For jockey Geroux, a winter of highs and lows

NEW ORLEANS – It’s winter in New Orleans, and the French expatriate Florent Geroux should be right at home in America’s most French city. This is Geroux’s fifth Fair Grounds meet. He was the leading rider here the last two. Yet this is a season of change for Geroux.
The best horse Geroux ever rode, Gun Runner, went off to stud after a glorious end to his career, winning the $16 million Pegasus World Cup at Gulfstream on Jan. 27. A month earlier, Geroux experienced a far more piercing loss – his father, Dominique, died unexpectedly in France. The elder Geroux, a retired jockey, had a fall at his home, and Florent was urged to travel to France to see his father.
“They said it was pretty serious, so I flew there, and I saw him the first day, and honestly, he didn’t look great, but it didn’t look like he was dying two days later,” Geroux said Tuesday at Fair Grounds. “He was tired, but it seemed like he just needed to rest.”
Dominique Geroux had suffered a brain injury that led to an epileptic seizure. He died Dec. 27.
“I felt like I lost my No. 1 fan,” said Geroux. “He was my father, too, but we shared the same passion. He was there all the time for me, and he was more than a parent. He was a friend. That’s life, but when I first came back here, I thought I should take off.

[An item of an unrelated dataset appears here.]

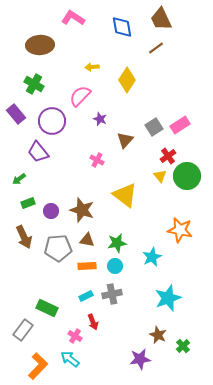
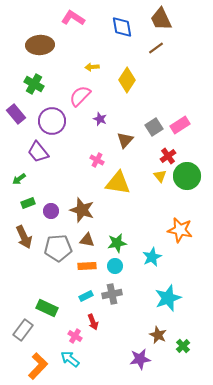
yellow triangle at (125, 195): moved 7 px left, 12 px up; rotated 28 degrees counterclockwise
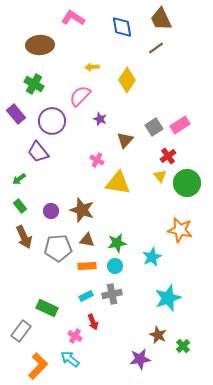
green circle at (187, 176): moved 7 px down
green rectangle at (28, 203): moved 8 px left, 3 px down; rotated 72 degrees clockwise
gray rectangle at (23, 330): moved 2 px left, 1 px down
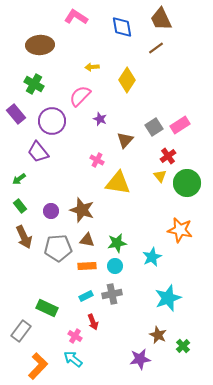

I didn’t really feel like riding. But then I thought that’s what he liked me to do, what he was enjoying seeing me to do all the time.”
Losing a horse to retirement lands on a far lower existential plane than losing a parent, but Geroux, 31, also faces life after Gun Runner.
“It’s a big hole, but hopefully I can find another horse,” he said. “I’ve found some of my best horses at Fair Grounds – Gun Runner, I’m a Chatterbox.”
He has real prospects on the Saturday card here. Monomoy Girl will be favored in the Grade 2, $200,000 Rachel Alexandra Stakes, and she makes her 3-year-old debut looking like a prime early prospect for the Kentucky Oaks. For trainer Steve Asmussen and Three Chimneys Farm, Gun Runner’s connections, Geroux rides the 3-year-old Principe Guilherme in the Grade 2 Risen Star. Principe Guilherme finished second in the Lecomte Stakes. Geroux also rides Mr. Misunderstood, who brings a five-race winning streak into the Fair Grounds Handicap as the probable favorite.
Yet it’s fair to wonder whether Geroux will get back to the heights his career somewhat unexpectedly reached in 2016 and 2017.
Geroux apprenticed in France and had his first U.S. mount in 2007. He settled onto the Chicago circuit the next year and made steady if less-than-spectacular progress. Doug Bredar became his agent in 2010, and in 2011, Geroux’s annual win total jumped by 78 to 146. In 2014, Geroux had his best year in terms of earnings to that point, banking $5.8 million in purses, and if that turned out to have been the summit, no one would have been greatly surprised.
Instead, Geroux broke out of his regional shackles. After winning 13 graded stakes over his first seven years riding, he won 14 in 2015 alone. Then came 2016, a remarkable campaign considering where Geroux had been just two years earlier. Geroux rode in 144 grades stakes and won 30 of them. His mounts earned $17.68 million in purses. Major outfits away from Geroux’s base in the Midwest tapped him to ride their stakes shippers.
“I was going to every racetrack on Saturdays and Sundays, and it doesn’t matter which track, I was winning,” Geroux said.
Gun Runner’s ascendance in 2017 was a boon to Geroux, but without Gun Runner’s five graded stakes wins and nearly $7 million in earnings, Geroux’s annual totals last year would have fallen to about $7 million in purses and 10 graded stakes wins. Geroux’s season was strong without Gun Runner and utterly memorable with him. It also was a decline from 2016.
“Just less opportunity, really,” Geroux said. “I was trying. Many horses got beat in the beginning, some of them got hurt, and the factor of luck has a lot to do with it. It’s not like some of those guys don’t want to use me, but they can’t take a top jockey off even if they are willing to give me a chance. Honestly, being in the Midwest, it makes it very hard to top what I did two years ago.”
It also will be hard to top the feeling Geroux got less than a month ago, when Gun Runner cruised home in the world’s richest race. Geroux had not only been riding the horse for two solid years but had been closely involved in Gun Runner’s rise.
“With Gun Runner, it makes it more special than just getting a leg up and riding the horse,” Geroux said. “I was part of the team, and that felt great. I learned for myself to be around a horse like that, and now I’ve been there. Not too many guys have the opportunity to be 4-5 in a $16 million race, and they can see I can take the pressure.”
Now a winter of elation and sadness is winding down in New Orleans. It is on to the next season for Geroux – whatever that might bring.